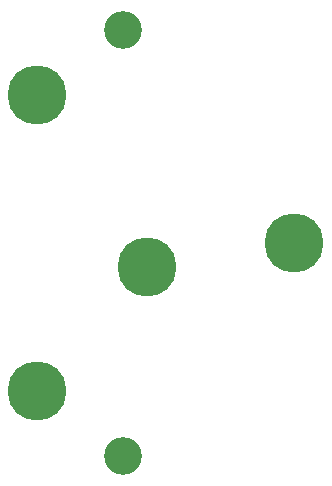
<source format=gbr>
%TF.GenerationSoftware,KiCad,Pcbnew,6.0.8-f2edbf62ab~116~ubuntu22.04.1*%
%TF.CreationDate,2022-11-07T08:46:38+01:00*%
%TF.ProjectId,batteriedeckel,62617474-6572-4696-9564-65636b656c2e,rev?*%
%TF.SameCoordinates,Original*%
%TF.FileFunction,Soldermask,Bot*%
%TF.FilePolarity,Negative*%
%FSLAX46Y46*%
G04 Gerber Fmt 4.6, Leading zero omitted, Abs format (unit mm)*
G04 Created by KiCad (PCBNEW 6.0.8-f2edbf62ab~116~ubuntu22.04.1) date 2022-11-07 08:46:38*
%MOMM*%
%LPD*%
G01*
G04 APERTURE LIST*
%ADD10C,3.200000*%
%ADD11C,5.000000*%
G04 APERTURE END LIST*
D10*
%TO.C,H2*%
X100000000Y-118000000D03*
%TD*%
%TO.C,H1*%
X100000000Y-82000000D03*
%TD*%
D11*
%TO.C,BAT+*%
X92750000Y-87443000D03*
%TD*%
%TO.C,SW-*%
X114500000Y-100000000D03*
%TD*%
%TO.C,BAT-*%
X102000000Y-102000000D03*
%TD*%
%TO.C,SW+*%
X92750000Y-112557000D03*
%TD*%
M02*

</source>
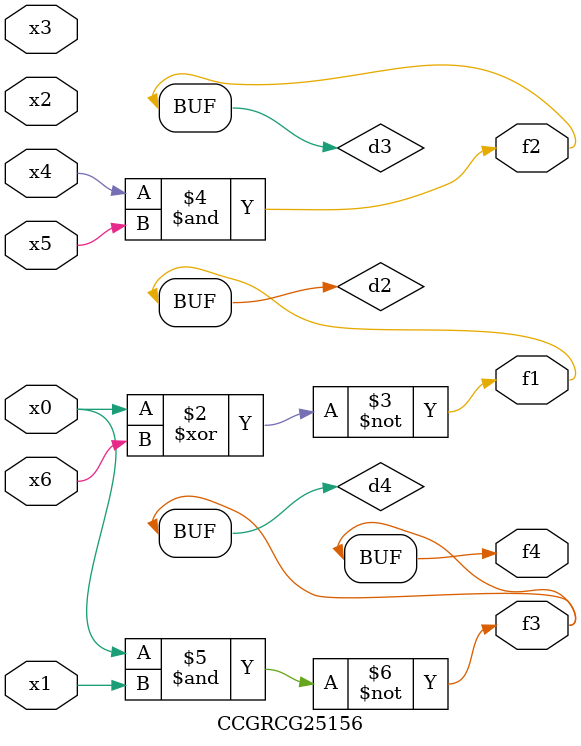
<source format=v>
module CCGRCG25156(
	input x0, x1, x2, x3, x4, x5, x6,
	output f1, f2, f3, f4
);

	wire d1, d2, d3, d4;

	nor (d1, x0);
	xnor (d2, x0, x6);
	and (d3, x4, x5);
	nand (d4, x0, x1);
	assign f1 = d2;
	assign f2 = d3;
	assign f3 = d4;
	assign f4 = d4;
endmodule

</source>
────────────────
Problem statement:
The reply must hold every line above exactly as written and none of the pictures.

Output for this exercise:
<source format=gbr>
%TF.GenerationSoftware,KiCad,Pcbnew,6.0.8-f2edbf62ab~116~ubuntu22.04.1*%
%TF.CreationDate,2022-11-07T08:46:38+01:00*%
%TF.ProjectId,batteriedeckel,62617474-6572-4696-9564-65636b656c2e,rev?*%
%TF.SameCoordinates,Original*%
%TF.FileFunction,Soldermask,Bot*%
%TF.FilePolarity,Negative*%
%FSLAX46Y46*%
G04 Gerber Fmt 4.6, Leading zero omitted, Abs format (unit mm)*
G04 Created by KiCad (PCBNEW 6.0.8-f2edbf62ab~116~ubuntu22.04.1) date 2022-11-07 08:46:38*
%MOMM*%
%LPD*%
G01*
G04 APERTURE LIST*
%ADD10C,3.200000*%
%ADD11C,5.000000*%
G04 APERTURE END LIST*
D10*
%TO.C,H2*%
X100000000Y-118000000D03*
%TD*%
%TO.C,H1*%
X100000000Y-82000000D03*
%TD*%
D11*
%TO.C,BAT+*%
X92750000Y-87443000D03*
%TD*%
%TO.C,SW-*%
X114500000Y-100000000D03*
%TD*%
%TO.C,BAT-*%
X102000000Y-102000000D03*
%TD*%
%TO.C,SW+*%
X92750000Y-112557000D03*
%TD*%
M02*

</source>
<source format=v>
module CCGRCG25156(
	input x0, x1, x2, x3, x4, x5, x6,
	output f1, f2, f3, f4
);

	wire d1, d2, d3, d4;

	nor (d1, x0);
	xnor (d2, x0, x6);
	and (d3, x4, x5);
	nand (d4, x0, x1);
	assign f1 = d2;
	assign f2 = d3;
	assign f3 = d4;
	assign f4 = d4;
endmodule

</source>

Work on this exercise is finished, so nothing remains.